Zusammen mit 60 Frauen, eine aus jedem Distrikt des Bundesstaates zog
sie umher, um Unterstützerinnen zu finden.
Allein reisende Frauen waren damals ein Novum, die
Übernachtungsmöglichkeiten primitiv und die Versorgung
katastrophal. Trotzdem schafften es die Frauen in 10 Wochen 6000
Unterschriften zu sammeln. Ihr Plan war es, zeitgleich mit der Tagung
des Parlamentes einen Frauenkongress in Albany abzuhalten, und ihm dann
die Petition vorzulegen, um eine Anhörung der Gesetzesvorlagen zu
erreichen. Und die Frauen schafften es. Stanton hielt eine flammende
und gut recherchierte Rede über die Benachteiligung der Frauen.
Das Gesetz kam zwar nicht durch, aber den Männern war nun klar,
dass sich die Frauen nicht mehr so leicht abwimmeln lassen würden.
Und das taten sie auch nicht. Sie sammelten noch mehr Unterschriften.
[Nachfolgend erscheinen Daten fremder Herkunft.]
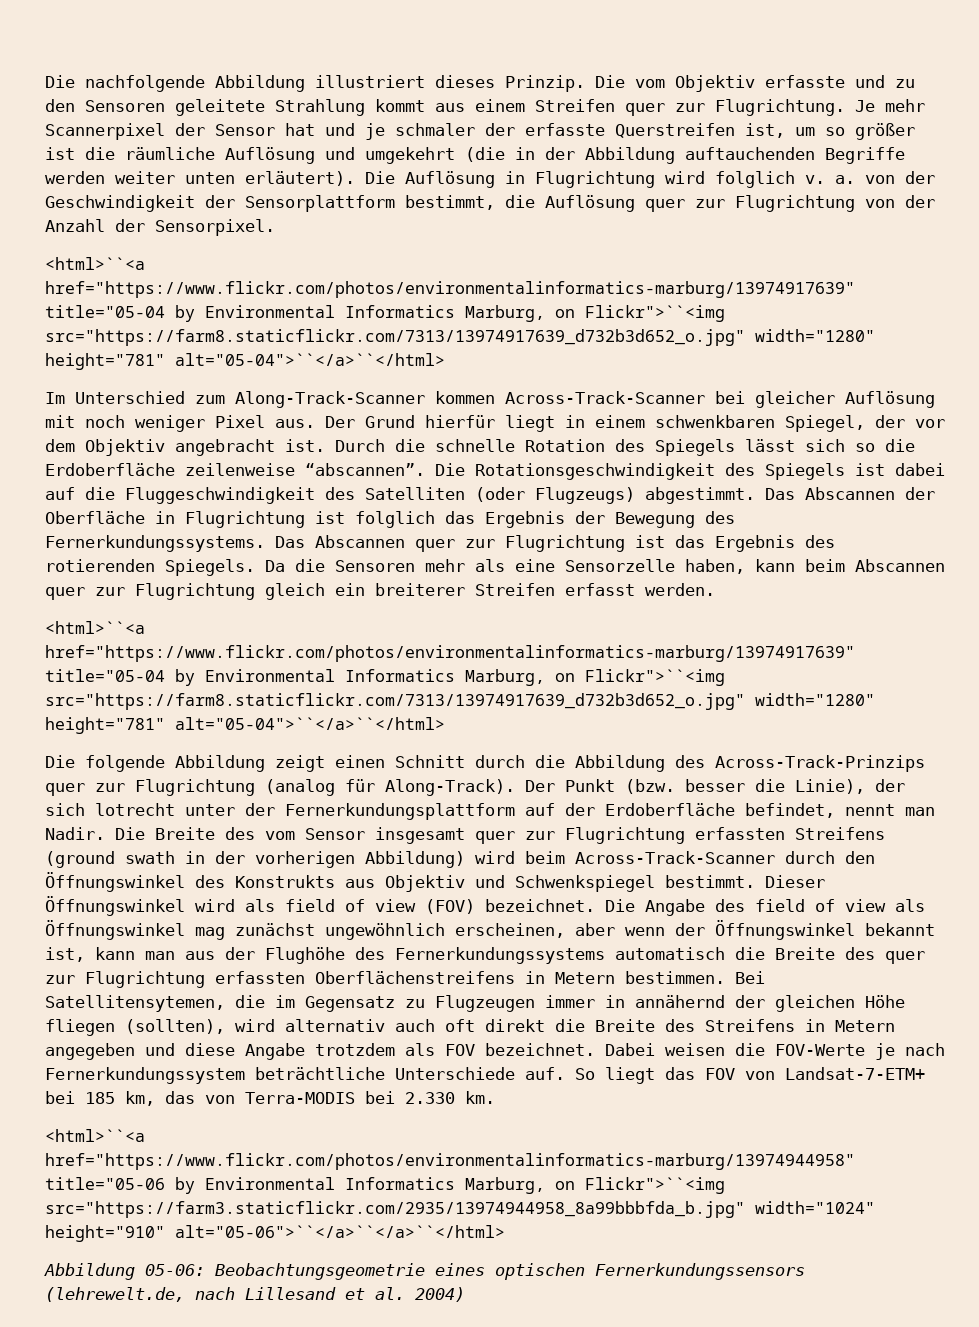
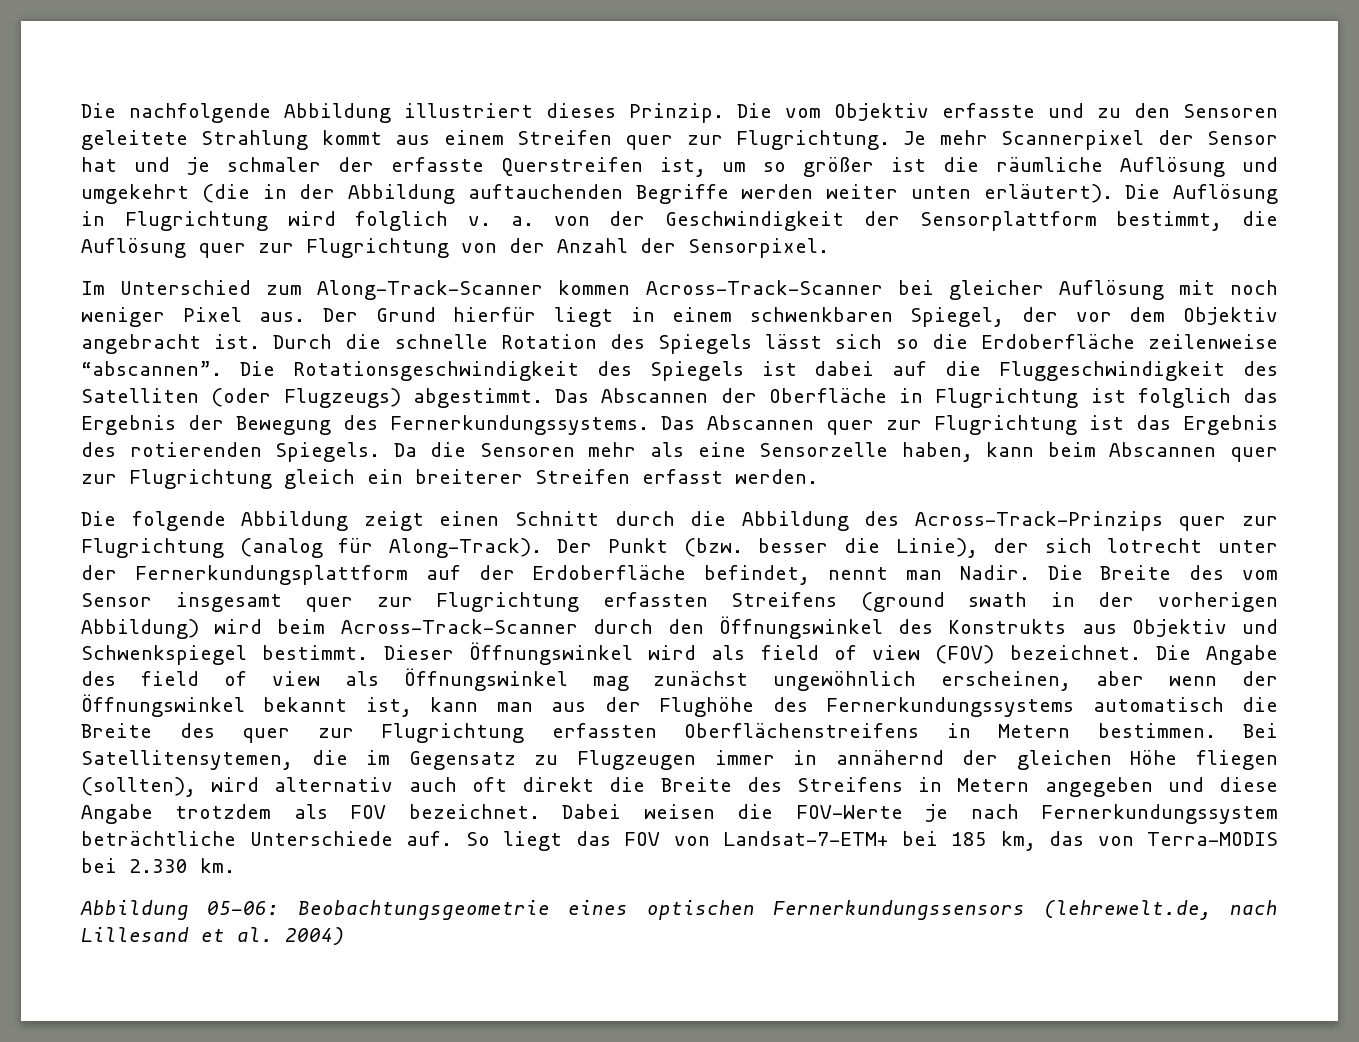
[45,257,145,270] [45,281,855,298] [45,305,725,322] [45,329,875,346] [45,353,445,370] // <html>``<a href="https://www.flickr.com/photos/environmentalinformatics-marburg/13974917639" title="05-04 by Environmental Informatics Marburg, on Flickr">``<img src="https://farm8.staticflickr.com/7313/13974917639_d732b3d652_o.jpg" width="1280" height="781" alt="05-04">``</a>``</html> -> (829, 248) none
[45,621,145,634] [45,645,855,662] [45,669,725,686] [45,693,875,710] [45,717,445,734] // <html>``<a href="https://www.flickr.com/photos/environmentalinformatics-marburg/13974917639" title="05-04 by Environmental Informatics Marburg, on Flickr">``<img src="https://farm8.staticflickr.com/7313/13974917639_d732b3d652_o.jpg" width="1280" height="781" alt="05-04">``</a>``</html> -> (818, 476) none
[45,1129,145,1142] [45,1153,855,1170] [45,1177,725,1194] [45,1201,875,1218] [45,1225,505,1242] // <html>``<a href="https://www.flickr.com/photos/environmentalinformatics-marburg/13974944958" title="05-06 by Environmental Informatics Marburg, on Flickr">``<img src="https://farm3.staticflickr.com/2935/13974944958_8a99bbbfda_b.jpg" width="1024" height="910" alt="05-06">``</a>``</a>``</html> -> (235, 865) none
Im Jahrhundertwinter von 1855 machte sich Anthony wieder auf, zog mit
Druckschriften und Petitionen und einem kleinen Budget von 50 $
bewaffnet los. Sie beschaffte sich selbst jeweils den Vortragsraum,
machte Werbung, um Publikum zu gewinnen, manchmal nahm sie ein bisschen
Geld ein, das aber in der nächsten Stadt schnell wieder verbraucht
war. Und das alles bei Eiseskälte und Unmengen von Schnee.
Schließlich froren ihr fast die Füße ab. Im Mai kam
sie nach Rochester zurück und hatte fast alle 60 Distrikte
bereist, ihre Botschaft verbreitet und sogar noch 76 $
übrigbehalten.
Und wie reagierte der Rechtsausschuss der Versammlung, als ihnen die
Unterschriften vorgelegt wurden? Respekt vor der Leistung? Die
Männer lachten. Ein Beleg dafür, dass sie nur
überspielen wollten, dass sie keine Ahnung hatten, wie sie
reagieren sollten. Stanton sprach vier Jahre später wieder vor
beiden Häusern in Albany, Hauptstadt des Bundesstaates New York,
und spätestens jetzt war den Männern klar, dass eine neue
politische Größe auf den Plan getreten war. Und sie
verabschiedeten ein Gesetz, das den verheirateten Frauen das Recht an
ihrem Eigentum und ihrem Einkommen zusicherte.